Matthew 3: 1-11


A Place of New Birth

Avoid the temptation to see the wilderness as an affliction to be avoided. For John the Baptist it was a blessing to be grasped. From the very beginning he arrives on the scene as a wilderness character — a loner. The Greek word for ‘wild honey’ (a0rroj) literally means ’belonging to the field’ and alongside locusts, camel’s hair and a leather belt suggests an ascetic. He would stand out as a wilderness character wherever he was. Independent. Strong opinions. All black and white, and no greys. 

So the axe goes right to the root of the tree as he chops down everything that has gone before. Nothing from the past is capable of dealing with the present. With a tough message he needs a tough pulpit and an audience brave enough, strong enough and in the right mood to know where they can get it and to go there. His presence in the wilderness is no accident. It is the necessary  backcloth to everything he has to say.

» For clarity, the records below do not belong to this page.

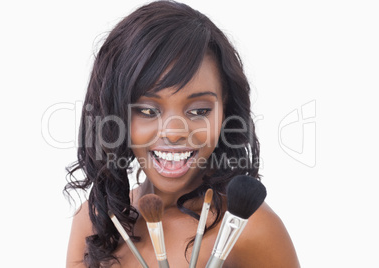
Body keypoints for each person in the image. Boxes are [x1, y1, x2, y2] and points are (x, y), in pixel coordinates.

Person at [65, 1, 300, 267]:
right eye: (147, 110)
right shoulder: (95, 221)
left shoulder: (253, 230)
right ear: (115, 115)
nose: (174, 132)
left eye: (199, 111)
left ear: (226, 112)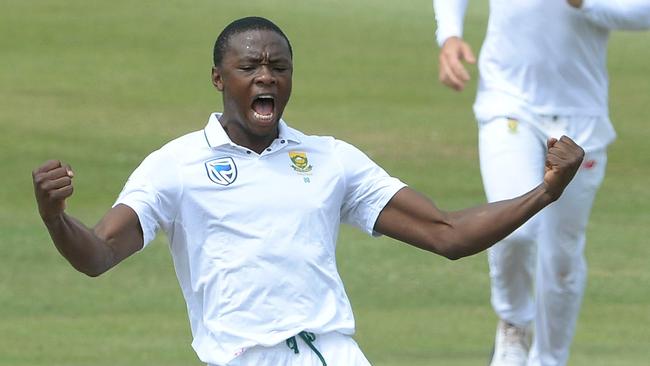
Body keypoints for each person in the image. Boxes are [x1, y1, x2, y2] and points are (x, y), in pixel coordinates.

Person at [32, 16, 584, 366]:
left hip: (332, 352)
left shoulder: (329, 159)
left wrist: (544, 193)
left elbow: (448, 234)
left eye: (279, 67)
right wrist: (56, 219)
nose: (266, 76)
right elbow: (100, 255)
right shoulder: (174, 166)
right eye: (248, 66)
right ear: (219, 79)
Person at [432, 0, 650, 365]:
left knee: (561, 258)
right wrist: (450, 33)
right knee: (513, 232)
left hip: (581, 116)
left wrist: (587, 3)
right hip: (508, 101)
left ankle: (550, 358)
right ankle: (514, 323)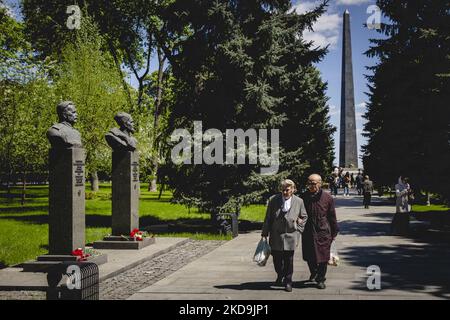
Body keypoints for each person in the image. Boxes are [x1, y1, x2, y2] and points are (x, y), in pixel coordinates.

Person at [261, 179, 308, 292]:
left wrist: (299, 230)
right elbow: (268, 218)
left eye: (287, 190)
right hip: (276, 235)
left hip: (291, 236)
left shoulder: (299, 201)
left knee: (289, 260)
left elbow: (304, 216)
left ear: (292, 189)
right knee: (276, 259)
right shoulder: (274, 200)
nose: (285, 192)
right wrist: (264, 233)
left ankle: (288, 281)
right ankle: (280, 274)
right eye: (283, 190)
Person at [302, 174, 339, 290]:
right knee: (309, 256)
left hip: (323, 231)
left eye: (314, 183)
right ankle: (314, 272)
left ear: (320, 183)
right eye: (309, 183)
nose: (311, 186)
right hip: (308, 231)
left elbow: (332, 216)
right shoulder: (303, 197)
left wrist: (334, 231)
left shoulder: (327, 198)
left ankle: (321, 279)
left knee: (323, 257)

But John’s wilderness is neither dry nor barren. There is water in abundance for those prepared to respond to it. Whether he offers a foretaste or a reflection of an early Essene-type community which lived on the shores of the Dead Sea, often associated with the Dead Sea Scrolls, we cannot say but neither can the similarities be dismissed. 

There is more to this than a personal experience. The emphasis is not on what wilderness can do for an individual but on the capacity of the wilderness to touch whole communities. Whole groups and communities can be revivified and the water is the sign and symbol.

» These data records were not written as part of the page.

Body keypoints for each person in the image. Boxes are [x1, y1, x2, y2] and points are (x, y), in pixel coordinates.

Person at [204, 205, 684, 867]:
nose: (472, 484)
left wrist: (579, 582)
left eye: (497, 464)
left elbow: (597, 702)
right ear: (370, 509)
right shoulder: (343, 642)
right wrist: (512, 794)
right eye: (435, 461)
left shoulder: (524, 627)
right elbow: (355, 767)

John’s preaching is a message for people consigned to the wilderness of life — for people on the margins from one who lives on the margins. It is a message for people whose driving force is not to be ‘number one’ and who have come to see that recognising the light and pointing to the light can sometimes be more valuable than striving to be that light. Therein lies the hope that dispels despair — hope that springs only from a true recognition of the reality of the wilderness. The end product is not a return to the old, nor even a reconstruction of the old but a renewal of the old — the same roots but blossoming in a different way.